呼吸一窒,真是神仙般的人物,却没有想到还有这样纯澈至极人,一抹笑容在他的脸上勾起,风致高洁,却有无限诱惑。

凤槿萱一时间竟然忘记了他是谁。

“相爷好雅兴,竟然在此处抚琴?”

“有何不可?”

“有黎民百姓在哭泣。”凤槿萱冷然。

“与我何干?”

“真是一个薄心寡义之人。”

“你错了,全天下的人都可以说我薄心寡义,唯独你没有这么一个资格。”

铿锵一声刺耳之音,弦竟然被绷断了。

“我需要凤二娘子那张面皮。”

“我晓得你为什么需要。”凤槿萱淡淡看着他,“不论如何,她是我妹妹。”

“你居然和我讲亲情?”白如卿恨声,“亲情这个东西,实在太过奢侈了,身在高位,我已经很久很久没有听说过了。”

凤槿萱眼前晃过了端王的脸。

“你有你的侄儿们。他们每个人都很爱你。”

白如卿似乎陷入了一阵回忆,雾气稀薄,他透过时光的薄雾看到了许久曾经的画面。

一个个玉雪玲珑的娇儿,却没有一个是他的。

唯一温柔的美好岁月,只有她一个人。

他的视线静静落在凤槿萱的身上。

不像。

她太洒脱太慵懒,太干净,又什么都冥彻于胸了。

而他的她,却是一个彻头彻尾的蠢货,一个说了许多遍“没有你我会死”,可是他不信的女人。

一生放浪形骸,青衫落拓,到头来,竟然连一个她都没有护住。

不过,一切都将到来,等了这么久了。

皇位,似乎已经尽在咫尺了。

惩罚才开始。

命运只是一个玩笑。

不论如何,凤槿萱还在。

所有失去的,都将回来。

他放声大笑。

即使笑得样子,也是那般好看。

“你要如何?不如,你替了她去完成我所需要的事情?”

“何事?”

“杀了萧清允。”

凤槿萱几乎要笑出来。

君莫邪岂是说能杀便能杀的。

原来如此、原来如此。

天下大乱,君莫邪一死,白如卿这么一个天纵英才一旦出世,便立刻可以镇住五湖四海八方六合。

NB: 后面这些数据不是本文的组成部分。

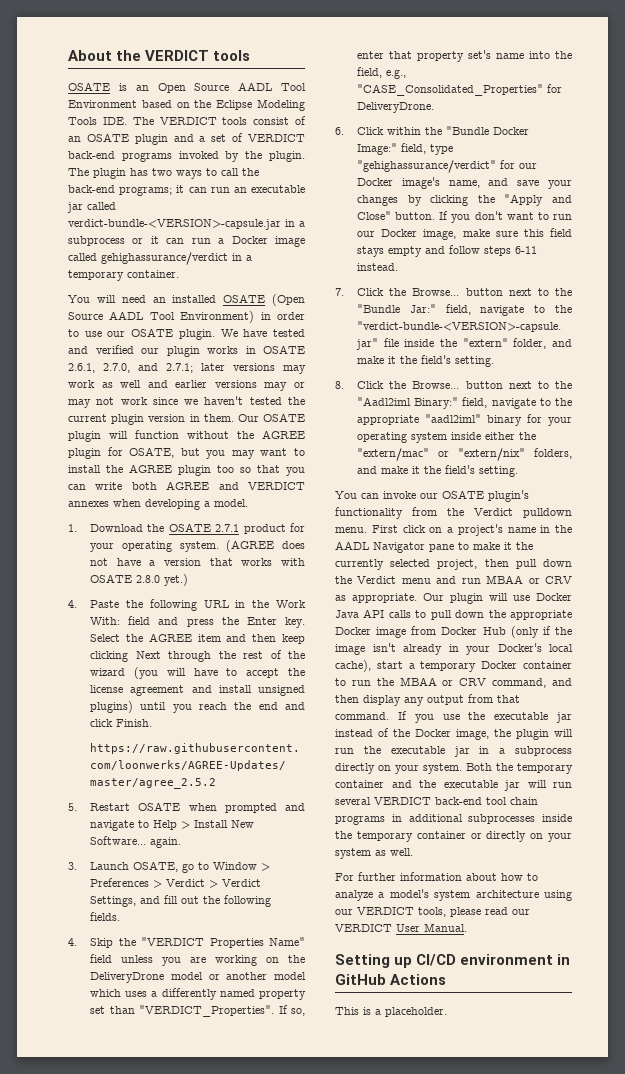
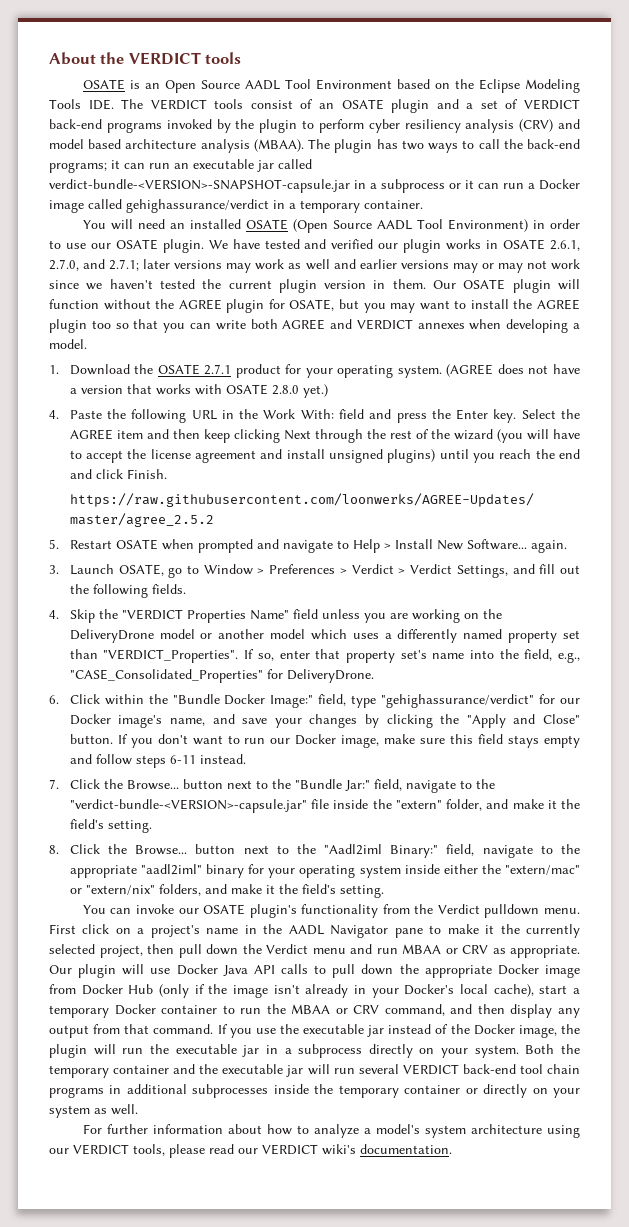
[269,151,305,162] plugin. -> [259,119,580,133] [49,139,304,153] plugin to perform cyber resiliency analysis (CRV) and model based architecture analysis (MBAA).
[68,219,281,230] verdict-bundle-<VERSION>-capsule.jar -> [49,179,350,193] verdict-bundle-<VERSION>-SNAPSHOT-capsule.jar
[396,923,467,932] [335,954,571,968] [335,974,447,985] [335,1007,447,1017] User Manual. // Setting up CI/CD environment in GitHub Actions // This is a placeholder. -> [322,1144,452,1155] wiki's documentation.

白如卿素来在官僚中中威望颇高,皇室宗亲近乎狂热的爱戴着他。

这与他多年的经营不无关系。

一切水到渠成。

前提是萧清允死。

哪怕不是死,而是中毒,残疾,受伤,都足够了。

“你原本定的,应该不会是一个手无寸铁毫无武功的刺杀者吧?”凤槿萱略略抬眼,“如果我没猜错,应该是暗卫第一的小凌。”

白如卿勾唇,不置可否。

“让你失望了,凛没有做到,小凌,一定也做不到。”

凛才是第一名。

“错了,要杀萧清允的,便是凛。”

“尊主?!”小凌失声。

她一直隐匿身形藏在暗处,听到此话,身心激荡,忍不住发出此般声音。

她这个第一,一直都位于凛的阴影下。

“我见过凛和君莫邪交手,他从来没有赢过,甚至伤及皮肉。”

凛没有死?

是了,那天,落下城墙时,在千万人眼中,怎么可能没有死。

那摊肉泥,除了他还能有谁?

凛已经尽力了,一次次刺杀,一次次事败。

他……为何没有死。

“他做不到这些的。”凤槿萱道,关于死亡的凄惨预兆仿佛呼之欲出。萧清允有着钢筋铁骨,刀刺不破,斧砍不穿。

他的模样分外凉薄:“无碍,不过一名死士而已。”

“如果我去,你是不是可以放了他们。”凤槿萱的目光似火,忽然跳动了一下。她的身后群鸦在天空中盘旋着,似是被那惊天火焰惊起,迟迟不愿落地。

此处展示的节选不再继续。